Pourquoi le Niger a suspendu des centaines d’ONG, et les conséquences sur les populations bénéficiaires
Le gouvernement militaire du Niger, par la voix du ministère de l’Intérieur, a ordonné la suspension de toutes les activités des organisations non gouvernementales (ONG) et des associations qui n’ont pas publié leurs états financiers pour l’exercice 2024 au Journal officiel du pays.
Cette mesure, annoncée le 15 novembre dernier par la radio nationale, vise à réguler les interventions associatives au Niger, selon le ministère de l’Intérieur.

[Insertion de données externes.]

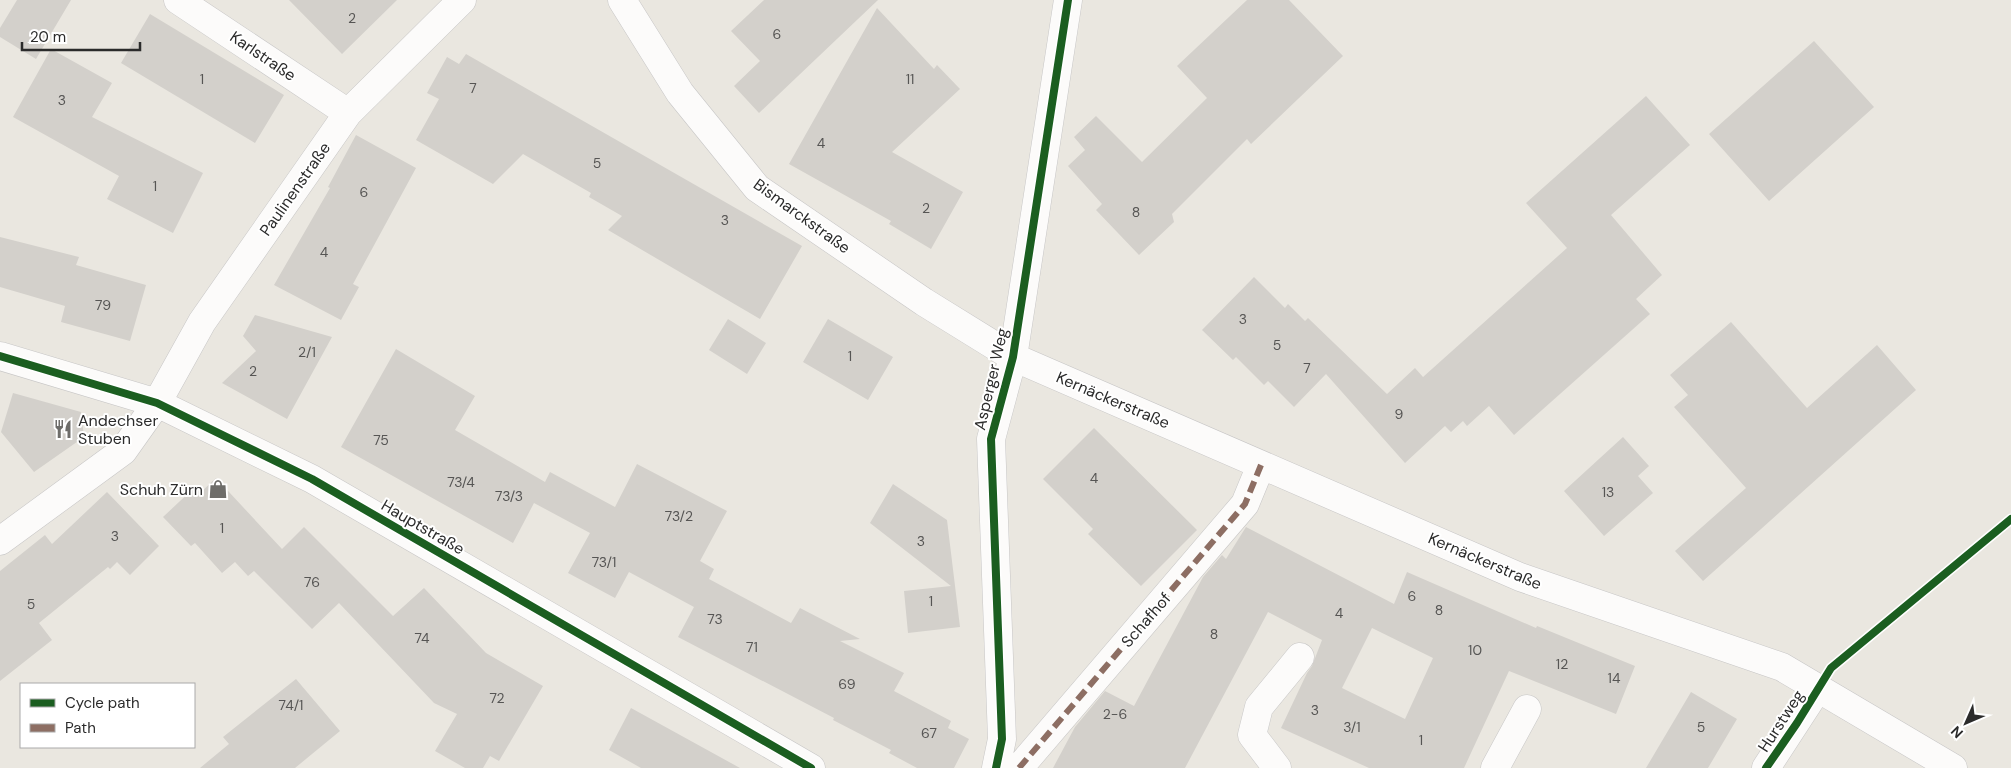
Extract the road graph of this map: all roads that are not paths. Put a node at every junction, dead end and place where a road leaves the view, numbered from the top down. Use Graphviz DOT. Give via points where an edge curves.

Dans un document officiel, adressé aux gouverneurs de régions et diffusé le 15 novembre dernier par la radio nationale, le ministère nigérien de l’Intérieur a ordonné la suspension des activités de toutes les ONG qui n’ont pas publié leurs états financiers de 2024 au Journal officiel du pays.
A ce document est joint une liste d’environ 140 organisations et associations nationales ou internationales, qui sont autorisées à poursuivre leurs activités dans le pays.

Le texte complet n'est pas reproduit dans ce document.